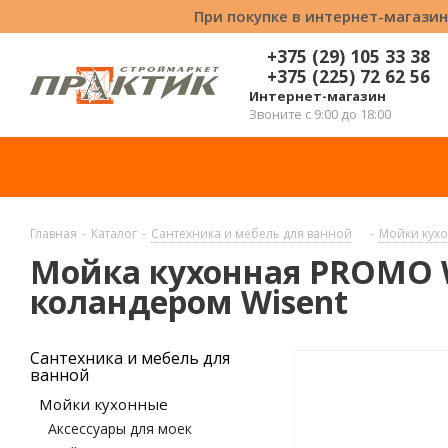
При покупке в интернет-магазин
+375 (29) 105 33 38
+375 (225) 72 62 56
Интернет-магазин
Звоните с 9:00 до 18:00
Главная
-
Каталог
-
Сантехника и мебель для ванной
-
Мойки кух
Мойка кухонная PROMO W
коландером Wisent
Сантехника и мебель для
ванной
Мойки кухонные
Аксессуары для моек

* **Task item**: The lines to return are those in the entries above that include "Сантехника".

* **Exercise answer**:
Сантехника и мебель для ванной
Сантехника и мебель для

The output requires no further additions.